Me and Sydney were on the water by 8 and picked up these before we ran out of clear water at about 10. 
I let her gig most of them note the body shot.


----------



## jtrump (May 26, 2014)

Nice fish! Gotta work on those headshots 


I saw a post by you awhile back with you're light setup, I really like the idea of no glare and using underwater bulbs, " lots of wind always here-ripples etc" however 120v scares me, would you mind I pm you sometime on how exactly you built them?


----------



## bamafan611 (Mar 1, 2010)

Great couple of hours Marc.As hard as we try head shots don't always happen. Good job Sydney, groceries are better than a headshot any day.


----------



## Night Shift (Nov 5, 2012)

I always say you can fry the holes


----------



## Flounder9.75 (Sep 28, 2007)

jtrump said:


> Nice fish! Gotta work on those headshots
> 
> 
> I saw a post by you awhile back with you're light setup, I really like the idea of no glare and using underwater bulbs, " lots of wind always here-ripples etc" however 120v scares me, would you mind I pm you sometime on how exactly you built them?

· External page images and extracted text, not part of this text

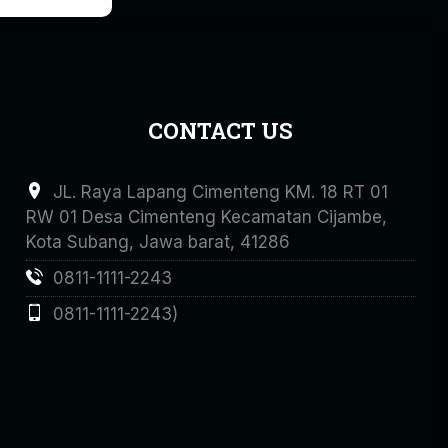
CONTACT US
JL. Raya Lapang Cimenteng KM. 18 RT 01
RW 01 Desa Cimenteng Kecamatan Cijambe,
Kota Subang, Jawa barat, 41286
0811-1111-2243
0811-1111-2243)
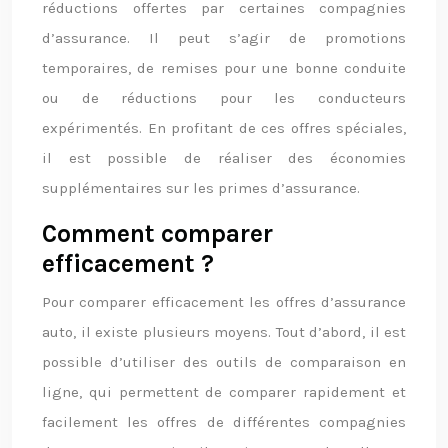
réductions offertes par certaines compagnies
d’assurance. Il peut s’agir de promotions
temporaires, de remises pour une bonne conduite
ou de réductions pour les conducteurs
expérimentés. En profitant de ces offres spéciales,
il est possible de réaliser des économies
supplémentaires sur les primes d’assurance.
Comment comparer
efficacement ?
Pour comparer efficacement les offres d’assurance
auto, il existe plusieurs moyens. Tout d’abord, il est
possible d’utiliser des outils de comparaison en
ligne, qui permettent de comparer rapidement et
facilement les offres de différentes compagnies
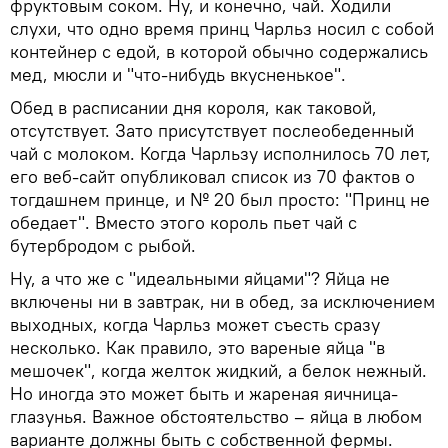
фруктовым соком. Ну, и конечно, чай. Ходили
слухи, что одно время принц Чарльз носил с собой
контейнер с едой, в которой обычно содержались
мед, мюсли и "что-нибудь вкусненькое".
Обед в расписании дня короля, как таковой,
отсутствует. Зато присутствует послеобеденный
чай с молоком. Когда Чарльзу исполнилось 70 лет,
его веб-сайт опубликовал список из 70 фактов о
тогдашнем принце, и № 20 был просто: "Принц не
обедает". Вместо этого король пьет чай с
бутербродом с рыбой.
Ну, а что же с "идеальными яйцами"? Яйца не
включены ни в завтрак, ни в обед, за исключением
выходных, когда Чарльз может съесть сразу
несколько. Как правило, это вареные яйца "в
мешочек", когда желток жидкий, а белок нежный.
Но иногда это может быть и жареная яичница-
глазунья. Важное обстоятельство – яйца в любом
варианте должны быть с собственной фермы.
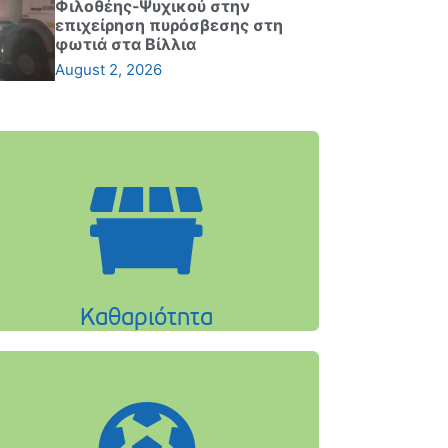
Φιλοθέης-Ψυχικού στην
επιχείρηση πυρόσβεσης στη
φωτιά στα Βίλλια
August 2, 2026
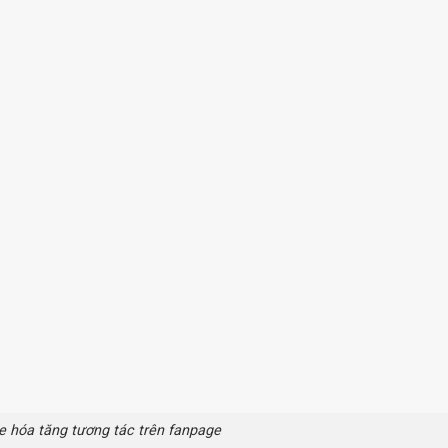
 hóa tăng tương tác trên fanpage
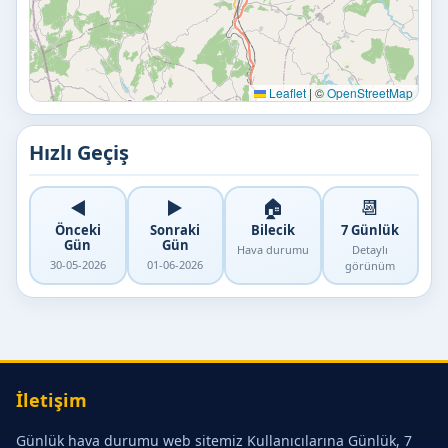
Leaflet
|
©
OpenStreetMap
Hızlı Geçiş
◀️
▶️
🏠
📆
Önceki
Sonraki
Bilecik
7 Günlük
Gün
Gün
Hava durumu
Detaylı
30-05-2026
01-06-2026
görünüm
İletişim
Günlük hava durumu web sitemiz Kullanıcılarına Günlük, 7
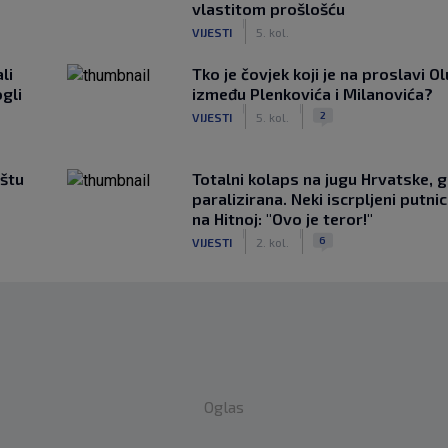
vlastitom prošlošću
|
VIJESTI
5. kol.
li
Tko je čovjek koji je na proslavi Ol
gli
između Plenkovića i Milanovića?
|
|
2
VIJESTI
5. kol.
ištu
Totalni kolaps na jugu Hrvatske, g
paralizirana. Neki iscrpljeni putnici
na Hitnoj: "Ovo je teror!"
|
|
6
VIJESTI
2. kol.
Oglas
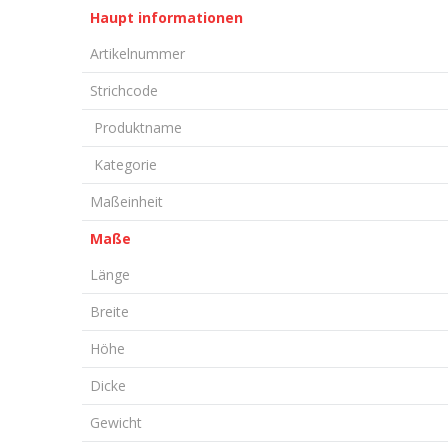
Haupt informationen
Artikelnummer
Strichcode
Produktname
Kategorie
Maßeinheit
Maße
Länge
Breite
Höhe
Dicke
Gewicht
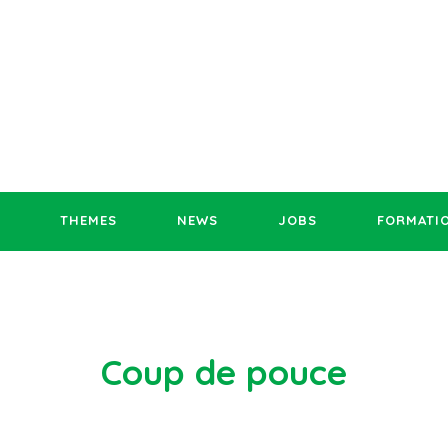
THEMES
NEWS
JOBS
FORMATI
Coup de pouce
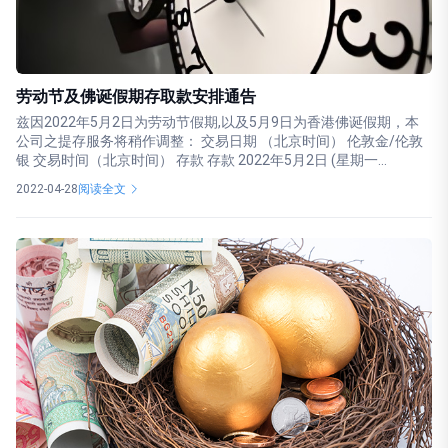
劳动节及佛诞假期存取款安排通告
兹因2022年5月2日为劳动节假期,以及5月9日为香港佛诞假期，本
公司之提存服务将稍作调整： 交易日期 （北京时间） 伦敦金/伦敦
银 交易时间（北京时间） 存款 存款 2022年5月2日 (星期一...
2022-04-28
阅读全文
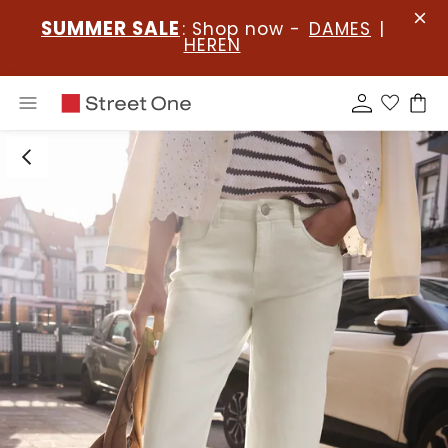
SUMMER SALE
: Shop now -
DAMES
|
HEREN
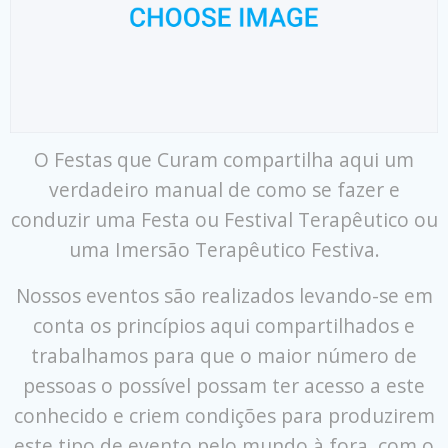
O Festas que Curam compartilha aqui um
verdadeiro manual de como se fazer e
conduzir uma Festa ou Festival Terapêutico ou
uma Imersão Terapêutico Festiva.
Nossos eventos são realizados levando-se em
conta os princípios aqui compartilhados e
trabalhamos para que o maior número de
pessoas o possível possam ter acesso a este
conhecido e criem condições para produzirem
este tipo de evento pelo mundo à fora, com o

Just get some Woodhead water proof sockets and make sure all your connections are sealed up good and then put a bead of silicone around the lip of the socket to seal up the bulb. Or just get some underwater LEDs 
When I started using these 25yrs ago they didn't have LEDs


----------



## Flounder9.75 (Sep 28, 2007)

PM if you more ?


----------



## Gnwdad (Oct 14, 2007)

Wirelessly posted (Air Force 1)

Can complain for a Neap Tide!


----------



## Night Wing (May 16, 2011)

Nice "Baker's Dozen". :thumbsup:


----------